Seventy is far too early for a supreme court judge to retire . . .

… The argument for a retirement age of 75 for all supreme court justices is very simple. Those appointed are the cream of the judiciary. They inevitably take time to rise to the top, normally after serving for several years in the High Court and then in the Court of Appeal. It seems an awful shame to throw out judicial resources of such quality after a short stay in the supreme court when they are still fresh in mind and body and well short of their sell-by date.

… One can sympathise with the comments of Lord Bridge of Harwich in his final case in the Appellate Committee in 1995 when he expressed his annoyance at “the statutory presumption of judicial incompetence at the age of 75”. Lord Bridge, still at the peak of his considerable intellectual powers, went off to study for a mathematics degree.

… The appropriate balance between innovation and experience (or, if you prefer, between immaturity and senility) is, I think, a retirement age of 70 for judges of the High Court and the Court of Appeal. But for the supreme court, given the length of time that it will take for judges to arrive at such legal heights, a retirement age of 75 is more appropriate.

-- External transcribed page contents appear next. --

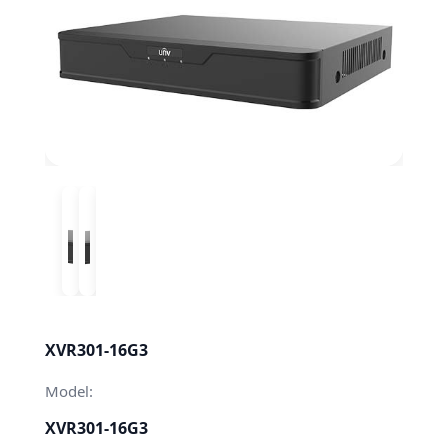
XVR301-16G3
Model:
XVR301-16G3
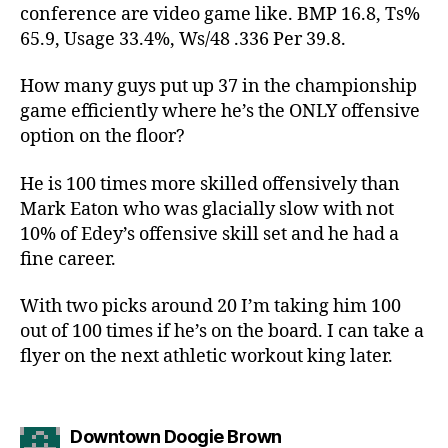
conference are video game like. BMP 16.8, Ts%
65.9, Usage 33.4%, Ws/48 .336 Per 39.8.
How many guys put up 37 in the championship
game efficiently where he’s the ONLY offensive
option on the floor?
He is 100 times more skilled offensively than
Mark Eaton who was glacially slow with not
10% of Edey’s offensive skill set and he had a
fine career.
With two picks around 20 I’m taking him 100
out of 100 times if he’s on the board. I can take a
flyer on the next athletic workout king later.
says:
Downtown Doogie Brown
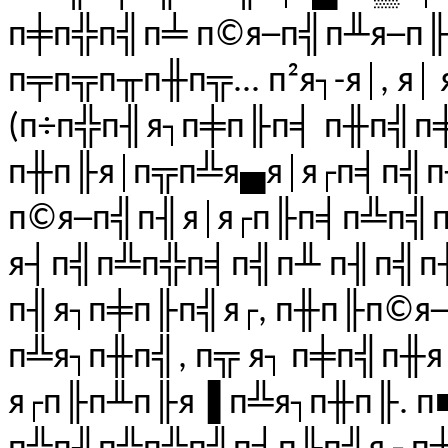
п╪п╬п╣п╧ п©я─п╣п╨я─п╟
п╤п╦п╥п╫п╦... п²я┐-я│, 
(п÷п╬п╢я┐п╪п╟п╡ п╫п╣п
п╫п╟я│п╦п╩я▄я│я┌п╡п╣
п©я─п╣п╢я│я┌п╟п╡п╩п╣п
я┤п╣п╩п╬п╡п╣п╨ п╢п╣п
п╢я┐п╪п╟п╣я┌, п╫п╟п©я─
п╩я┐п╫п╣, п╦ я┐ п╪п╣п╫я
я┌п╟п╨п╟я▐ п╩я┐п╫п╟. п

Lords Reid, Wilberforce and Bingham of Cornhill, whose intellectual force, constitutional perspective, and good sense adorned the Appellate Committee of the House of Lords over the past 40 years, did much of their best work after 70. It would be a great detriment to the legal system if their successors were prematurely retired to a life as arbitrators.

On this one, I’m with Pannick, but I’m not sure Bentham would have approved: he didn’t trust judges much.


Update: joining Pannick’s column in the Times Online is the following related news story:

Judges fail in Tribunal bid to extend working lives beyond 70

Two judges fighting to work beyond the age of 70 have lost their case, the Tribunals Service has said. … The decision coincides with a move by legal peers to enable Britain’s top judges – those appointed to the new Supreme Court in the autumn – to stay on until the age of 75. …

I’ve blogged about the judges’ age discrimination challenge already; what I find most interesting is the throwaway line in the article that legal peers are lining up to support a retirement age of 75.